E o herói, no meio disto tudo? O Convoyeur (o distribuidor) é um solitário façanhudo que aceita todas as missões que lhe são confiadas, aparentemente sem grandes dilemas morais. “A minha palavra é a minha lei”, diz para consigo. Em troca, o contratante compromete-se a engolir um peculiar ovo que aquele lhe oferece… Porquê, não sabemos; não é difícil ver naquele alimento um símbolo de renascimento. Mas respostas para estas e outras interrogações só nos álbuns seguintes.

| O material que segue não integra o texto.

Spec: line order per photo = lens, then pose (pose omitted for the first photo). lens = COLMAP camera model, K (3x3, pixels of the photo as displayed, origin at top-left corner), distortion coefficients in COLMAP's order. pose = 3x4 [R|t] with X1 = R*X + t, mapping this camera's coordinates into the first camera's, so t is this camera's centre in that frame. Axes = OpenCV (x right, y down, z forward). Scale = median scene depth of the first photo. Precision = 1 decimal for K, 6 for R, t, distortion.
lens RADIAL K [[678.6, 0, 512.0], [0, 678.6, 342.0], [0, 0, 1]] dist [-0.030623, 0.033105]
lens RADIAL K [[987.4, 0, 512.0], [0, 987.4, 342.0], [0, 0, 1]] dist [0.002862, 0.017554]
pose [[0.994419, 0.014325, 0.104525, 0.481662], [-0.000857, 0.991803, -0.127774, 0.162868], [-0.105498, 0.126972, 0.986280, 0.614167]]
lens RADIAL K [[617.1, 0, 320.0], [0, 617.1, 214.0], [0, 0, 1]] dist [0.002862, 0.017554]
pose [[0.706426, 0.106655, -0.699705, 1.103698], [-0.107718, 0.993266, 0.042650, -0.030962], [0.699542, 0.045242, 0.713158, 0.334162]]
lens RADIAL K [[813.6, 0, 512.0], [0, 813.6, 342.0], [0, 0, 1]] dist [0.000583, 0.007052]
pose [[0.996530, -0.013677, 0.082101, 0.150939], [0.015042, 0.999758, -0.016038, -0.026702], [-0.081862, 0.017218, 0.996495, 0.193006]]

Le Convoyeur – tomo 1 – Nymphe
Argumento Tristan Roulot

Desenho Dimitri Armand

Edição Le Lombard, Bruxelas, 2020

Argumento Le Lombard, Bruxelas, 2020

BDTECA

Mulher-Borboleta Greg é um malsucedido autor de autoficção. O editor propõe-lhe a criação de um super-herói diferente, que as minorias possam apreciar. É assim que surge a mulher-borboleta: uma empregada de limpeza negra num laboratório de física esconde-se, para fugir ao assédio de um cientista, num acelerador de partículas no preciso momento em que uma borboleta lhe pousa no ombro. Nasce assim a Butterfly-Woman, inimiga dos fascistas, dos racistas, dos machistas, numa homenagem paródica ao universo dos super-heróis. 

Raparigas e marinheiros Vamos sempre dar a um porto e aos seus bordéis. Depois de O Porto Proibido (Il Porto Proibito, 2015), a sequela parece que foi publicada primeiro em França, pela Glénat: Les Filles des Marins Perdus, cada uma cada noite, num alcouce de Plymouth, contando a sua história. Pelo casal Teresa Radice e Stefano Turconi, também autores Disney italianos (Pippo, Topolino, Zio Paperone – ou seja, Pateta, Mickey, Tio Patinhas), num movimento do infantojuvenil para o adulto, contrário ao de Cosey, autor do poético Johantan, que não se coibiu de desenhar, por exemplo, a Minnie, como já aqui falámos.

Stumptown Uma detetive chamada Dex Parios, dona da Stumptown Investigations, é também uma dependente do jogo e, lésbica, sorte ao amor ver-se-á. Nomeada para um Prémio Eisner, foi adaptada a série televisiva. O título do primeiro tomo é magnífico, O caso da rapariga que levou o champô mas deixou o carro, de Greg Rucka e Matthew Southworth, edição G-Floy, 2020.